Share
It's no secret that traditional big data stored in Hadoop clusters, and processed by Hadoop’s original Map/Reduce engine, can have very high latency. To solve this problem and enable faster access to the data, new SQL-on-Hadoop solutions have emerged, which provide improved performance. These include Cloudera Impala, Spark, Presto, Drill and Jethro. The promise of Impala and similar tools was to enable interactive data exploration, instead of having to wait long periods of time for the data in Tableau to refresh, or being forced to extract only a small part of the data and work on that sample.
While Impala represents a big performance gain compared to traditional Hadoop, if your data set is over 1 billion rows, data visualizations will still not be fully interactive. Later in this article we’ll show some numbers, and suggest a solution for the problem.
Connecting Tableau to Impala
Here are the general steps for adding Cloudera Impala to Tableau as an additional data source:
- Download and install the Cloudera ODBC driver for Tableau.
- If you don’t already have Impala running with real data, you can run the Cloudera QuickStart VM, which contains Impala and a working Hadoop cluster with one node:
- Run the VM using VMware Player.
- Go through the installation process, selecting Impala Editor when asked which application examples to install.
- Load an example data set such as the Tableau Superstore data set. You will need to save it as a tab delimited CSV to work with Impala.
- Test that the data set is working in Impala.
- In Tableau, connect to a data source, specifying the IP of your Cloudera Virtual Machine as the server.
- Drag fields to the workbook, and start building visualizations with the Superstore data, pulled from Impala.

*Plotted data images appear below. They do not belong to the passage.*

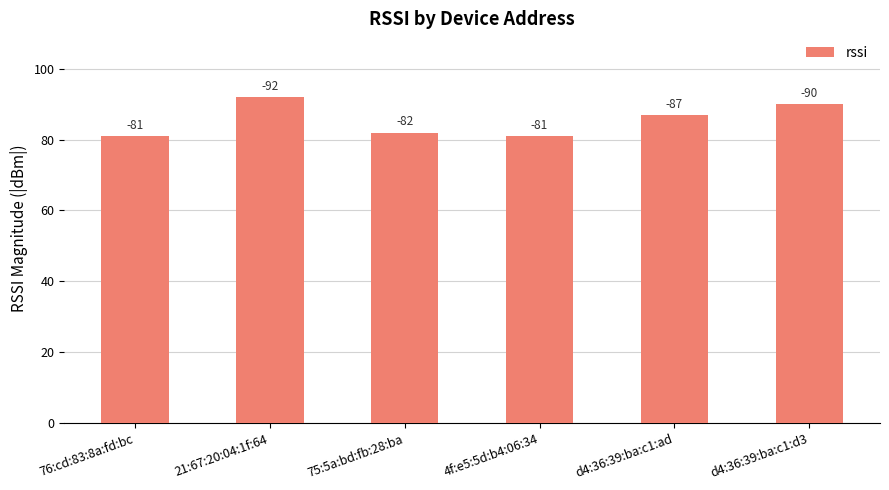

At which category does the chart reach its minimum across all series?

76:cd:83:8a:fd:bc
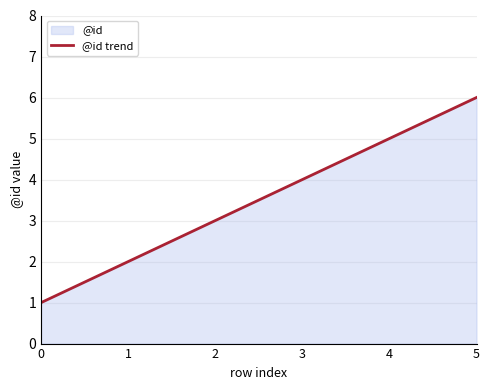

What is the value of the 6th point from the left?

6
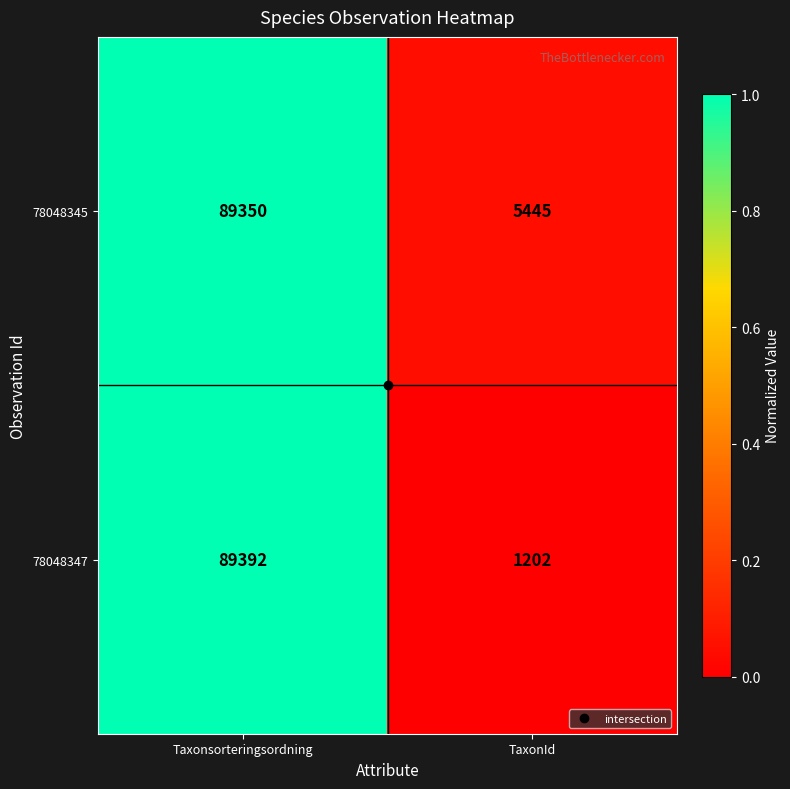

List the series in order of their peak value, highest first.

78048347, 78048345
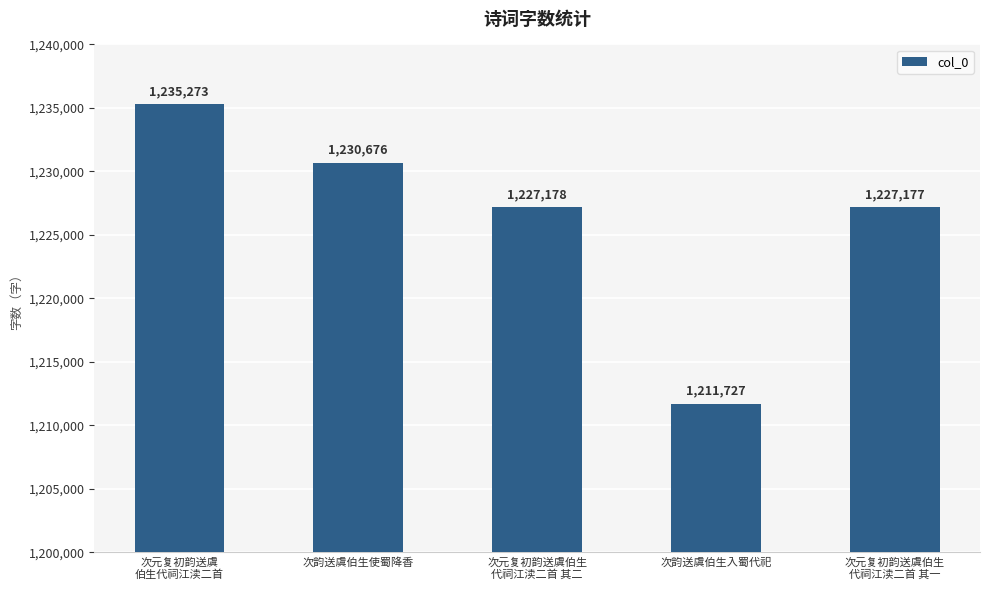

How many bars are there in total?

5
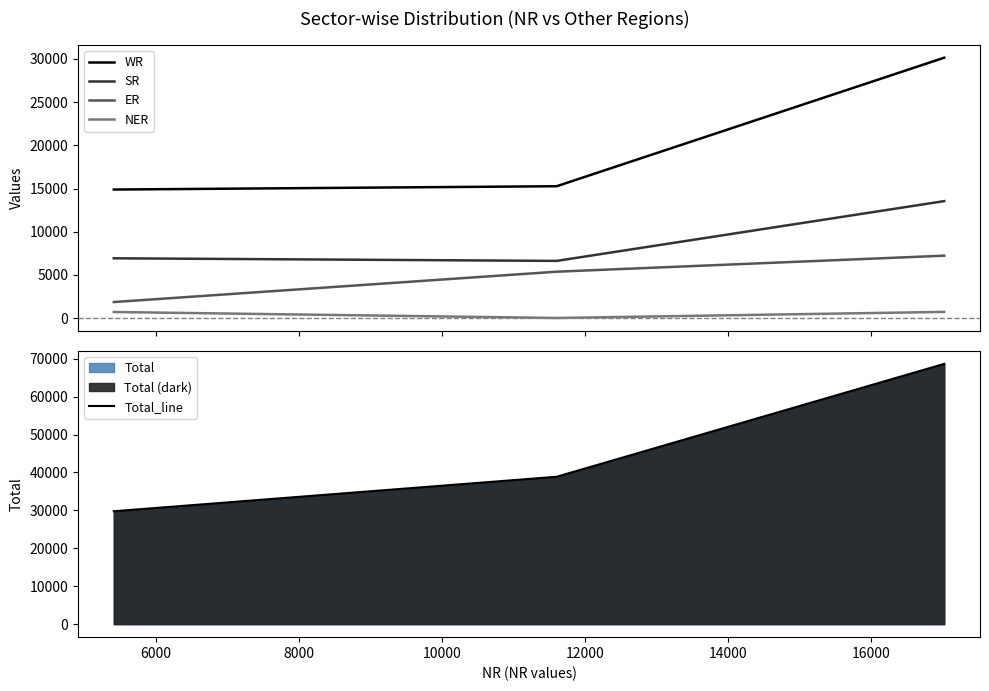

What is the highest value of the NER series?

715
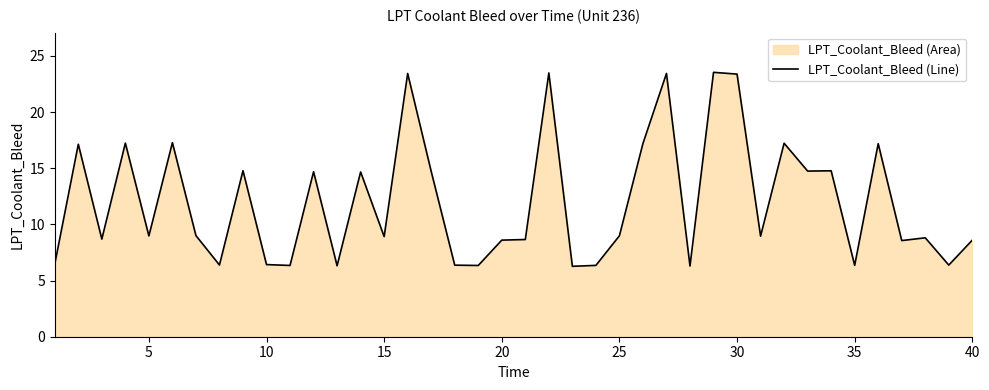

What is the difference between the maximum and minimum values?

17.3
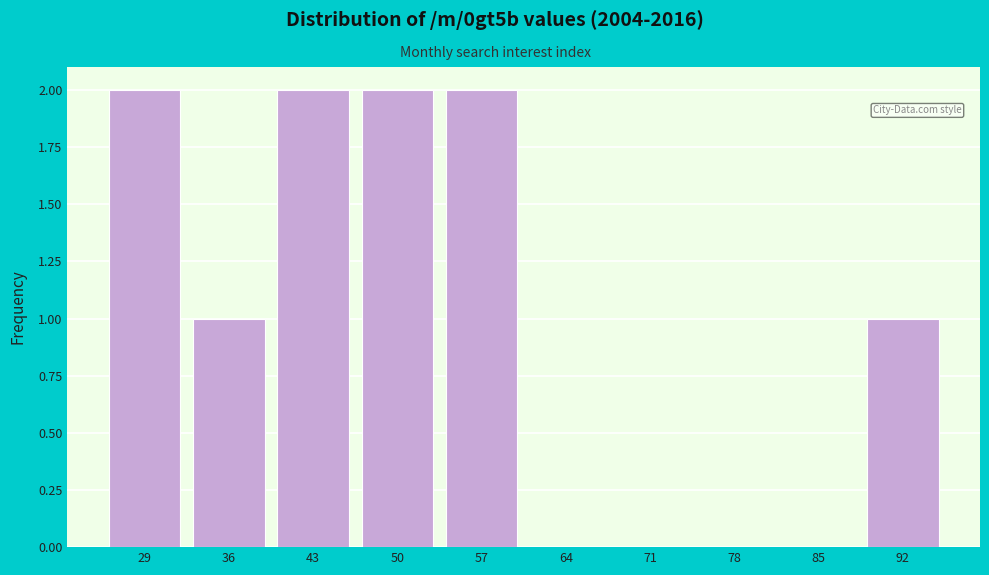

Reading left to right, transcribe all the data shown in this chart.

29=2	36=1	43=2	50=2	57=2	64=0	71=0	78=0	85=0	92=1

For full details, see the step by step blog post by Albatrosa.
Is it Really Real-Time?
It is widely thought that Impala provides real-time performance on Tableau. We wanted to test if this was true with large datasets of over a billion rows. So we ran a performance test based on the widely accepted TPC-DS benchmark to see if this was true. We used a massive dataset of ~2.9 billion rows, testing what happens when you add successively more filters to your Tableau visualization.
What we saw was that Impala gets slower and slower the more filters you add to your view on Tableau. On average, even with only ~3 filters applied, Impala took over 1:30 minutes to refresh the view. Because this refresh rate does not allow true exploration, slicing and dicing of the data within Tableau, many users resort to working on a subset of extracted data, instead of the full Impala data set.This provides much faster refreshes, but it places significant limits on data analysis because they are not working on the full data set.
The reason for this performance challenge is that Impala is based on an MPP (Massively Parallel Processing) architecture which performs a “full scan” of the entire Hadoop dataset for an answer to a user query . The more filters are applied by the user, the more additional full scans are needed to assemble the relevant data to answer the query, and the longer it will take to resresh views in Tableau.
Immediate Query Processing on Big Data with Jethro
An index-access architecture is the most flexible solution for directly querying your big data source directly from Tableau. Cloudera Impala and other engines rely on MPP (massively parallel processing database) architectures that fully-scan the entire database with every query. By contrast, drill-down, index-access architecture removes the need for limiting extracts or cubes and allows you to query your data and drill-down any way you’d like, at interactive speed.
Jethro is an index-access SQL acceleration engine that was built for the unique scenario of flexible user queries on large data sets. Instead of fully scanning the data (MPP), like Impala and all other SQL on Hadoop tools, Jethro indexes every single column of the dataset on Hadoop HDFS.
Jethro leverages these indexes to surgically access only the data necessary for a query instead of waiting for a full scan, resulting in query response times that are faster by an order of magnitude. This enables a true interactive response to queries and speed-of-thought exploration of data on Tableau. Queries can leverage multiple indexes for better performance - the more a user drills down, the faster the query runs.
In the above benchmark, while Impala and RedShift took over 1.5 minutes to refresh the Tableau dashboard, Jethro took only 6 seconds on average. This enables truly interactive data exploration on Tableau, even for very large data sets and with constantly changing user queries.